ASSIGNMENT:
Go through the entries and copy every line that has the string "wireless" in it.

[[ RECORDS FOR THIS TASK, beginning ]]

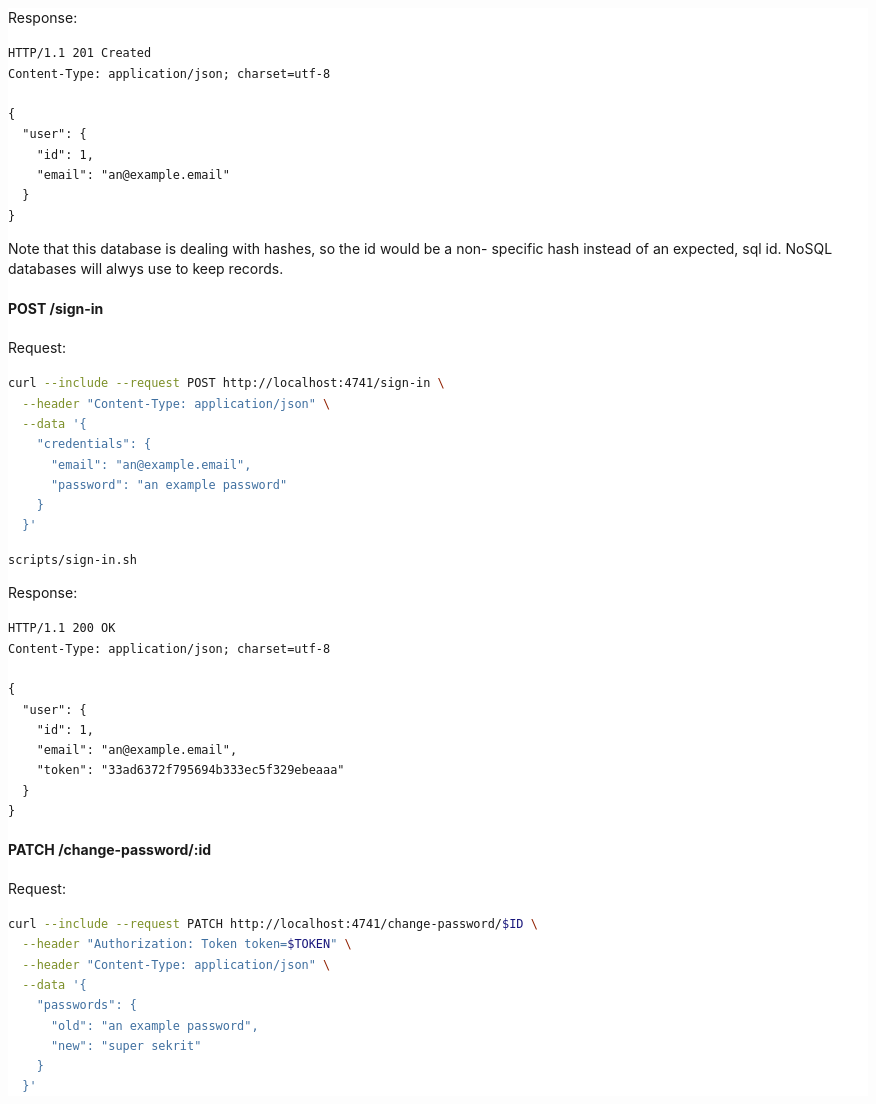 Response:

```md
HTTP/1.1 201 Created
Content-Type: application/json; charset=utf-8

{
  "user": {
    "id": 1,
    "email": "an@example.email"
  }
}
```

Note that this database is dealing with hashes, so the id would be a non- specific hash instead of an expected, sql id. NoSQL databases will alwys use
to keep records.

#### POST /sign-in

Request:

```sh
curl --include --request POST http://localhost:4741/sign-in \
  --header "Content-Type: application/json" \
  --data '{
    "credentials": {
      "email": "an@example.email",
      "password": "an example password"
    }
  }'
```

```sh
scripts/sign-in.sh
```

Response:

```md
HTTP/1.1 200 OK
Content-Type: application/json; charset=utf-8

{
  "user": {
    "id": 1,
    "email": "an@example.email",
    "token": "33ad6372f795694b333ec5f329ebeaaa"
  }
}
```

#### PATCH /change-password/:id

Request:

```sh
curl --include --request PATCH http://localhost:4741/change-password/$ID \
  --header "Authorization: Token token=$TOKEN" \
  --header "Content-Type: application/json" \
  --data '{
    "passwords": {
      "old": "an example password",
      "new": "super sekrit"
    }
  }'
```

[[ RECORDS FOR THIS TASK, end ]]
[[ RECORDS FOR THIS TASK, beginning ]]

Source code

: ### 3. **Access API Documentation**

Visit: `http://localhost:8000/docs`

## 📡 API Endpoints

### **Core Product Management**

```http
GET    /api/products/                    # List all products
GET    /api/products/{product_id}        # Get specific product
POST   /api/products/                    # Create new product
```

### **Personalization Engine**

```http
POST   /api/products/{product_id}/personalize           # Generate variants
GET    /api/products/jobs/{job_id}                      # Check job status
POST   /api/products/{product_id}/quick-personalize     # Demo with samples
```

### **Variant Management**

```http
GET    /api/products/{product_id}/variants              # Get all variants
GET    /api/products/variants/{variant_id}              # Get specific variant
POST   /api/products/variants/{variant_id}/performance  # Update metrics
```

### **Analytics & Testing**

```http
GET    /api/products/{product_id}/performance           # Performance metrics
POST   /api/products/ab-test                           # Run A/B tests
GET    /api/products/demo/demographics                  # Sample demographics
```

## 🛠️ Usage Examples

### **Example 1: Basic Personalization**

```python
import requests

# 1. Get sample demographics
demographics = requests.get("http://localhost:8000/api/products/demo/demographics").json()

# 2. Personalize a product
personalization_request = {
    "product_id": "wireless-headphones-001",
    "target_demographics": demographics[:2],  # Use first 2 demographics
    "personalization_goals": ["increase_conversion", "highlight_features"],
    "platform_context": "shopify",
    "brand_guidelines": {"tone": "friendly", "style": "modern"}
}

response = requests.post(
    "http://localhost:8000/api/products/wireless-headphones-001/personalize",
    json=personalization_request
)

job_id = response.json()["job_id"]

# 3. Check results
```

[[ RECORDS FOR THIS TASK, end ]]

EXERCISE RESULT:
    "product_id": "wireless-headphones-001",
    "http://localhost:8000/api/products/wireless-headphones-001/personalize",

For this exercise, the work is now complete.